Lobo Daniel, Hammelman Jennifer, Levin Michael
1 Department of Biological Sciences, University of Maryland , Baltimore County, Baltimore, Maryland.
2 Center for Regenerative and Developmental Biology, and Department of Biology, Tufts University , Medford, Massachusetts.
J Comput Biol. 2016 Apr;23(4):291-7. doi: 10.1089/cmb.2015.0211. Epub 2016 Mar 7.
Automated methods for the reverse-engineering of complex regulatory networks are paving the way for the inference of mechanistic comprehensive models directly from experimental data. These novel methods can infer not only the relations and parameters of the known molecules defined in their input datasets, but also unknown components and pathways identified as necessary by the automated algorithms. Identifying the molecular nature of these unknown components is a crucial step for making testable predictions and experimentally validating the models, yet no specific and efficient tools exist to aid in this process. To this end, we present here MoCha (Molecular Characterization), a tool optimized for the search of unknown proteins and their pathways from a given set of known interacting proteins. MoCha uses the comprehensive dataset of protein-protein interactions provided by the STRING database, which currently includes more than a billion interactions from over 2,000 organisms. MoCha is highly optimized, performing typical searches within seconds. We demonstrate the use of MoCha with the characterization of unknown components from reverse-engineered models from the literature. MoCha is useful for working on network models by hand or as a downstream step of a model inference engine workflow and represents a valuable and efficient tool for the characterization of unknown pathways using known data from thousands of organisms. MoCha and its source code are freely available online under the GPLv3 license.
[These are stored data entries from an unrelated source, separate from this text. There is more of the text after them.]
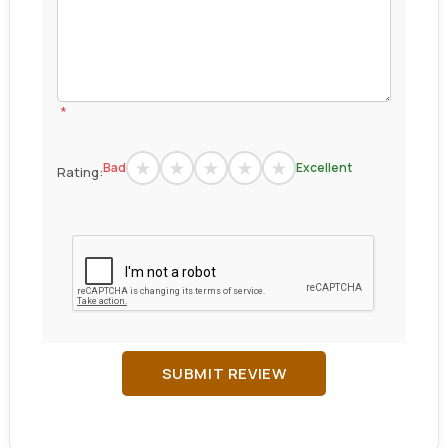
*
Bad
Excellent
Rating:
SUBMIT REVIEW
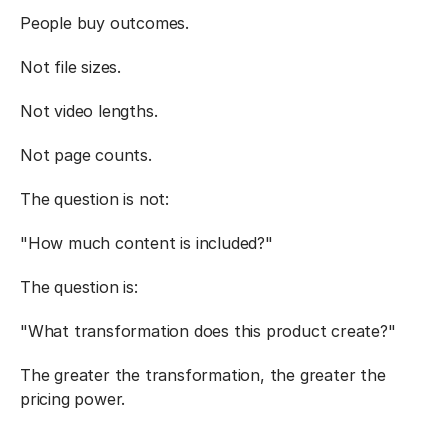
People buy outcomes.
Not file sizes.
Not video lengths.
Not page counts.
The question is not:
"How much content is included?"
The question is:
"What transformation does this product create?"
The greater the transformation, the greater the 
pricing power.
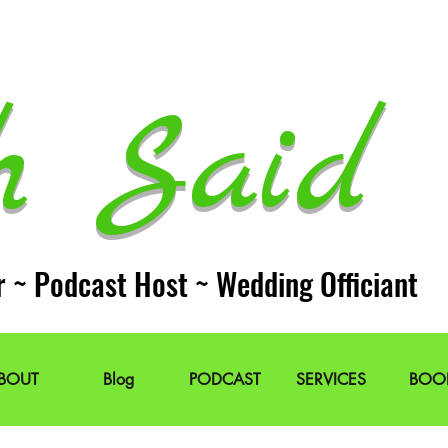
h Said 
r ~ Podcast Host ~ Wedding Officiant
BOUT
Blog
PODCAST
SERVICES
BOO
用于复杂调控网络逆向工程的自动化方法正在为直接从实验数据推断机械综合模型铺平道路。这些新颖的方法不仅可以推断输入数据集中定义的已知分子的关系和参数,还可以推断自动化算法确定为必要的未知成分和途径。确定这些未知成分的分子性质是做出可测试预测和通过实验验证模型的关键步骤,但目前尚无特定且有效的工具来辅助这一过程。为此,我们在此展示MoCha(分子特征分析),这是一种经过优化的工具,用于从给定的一组已知相互作用蛋白中搜索未知蛋白及其途径。MoCha使用STRING数据库提供的蛋白质-蛋白质相互作用综合数据集,该数据库目前包含来自2000多种生物的超过10亿种相互作用。MoCha经过高度优化,能在数秒内完成典型搜索。我们通过对文献中逆向工程模型的未知成分进行特征分析来展示MoCha的使用。MoCha对于手动处理网络模型或作为模型推理引擎工作流程的下游步骤很有用,并且是使用来自数千种生物的已知数据来表征未知途径的有价值且高效的工具。MoCha及其源代码可在GPLv3许可下在线免费获取。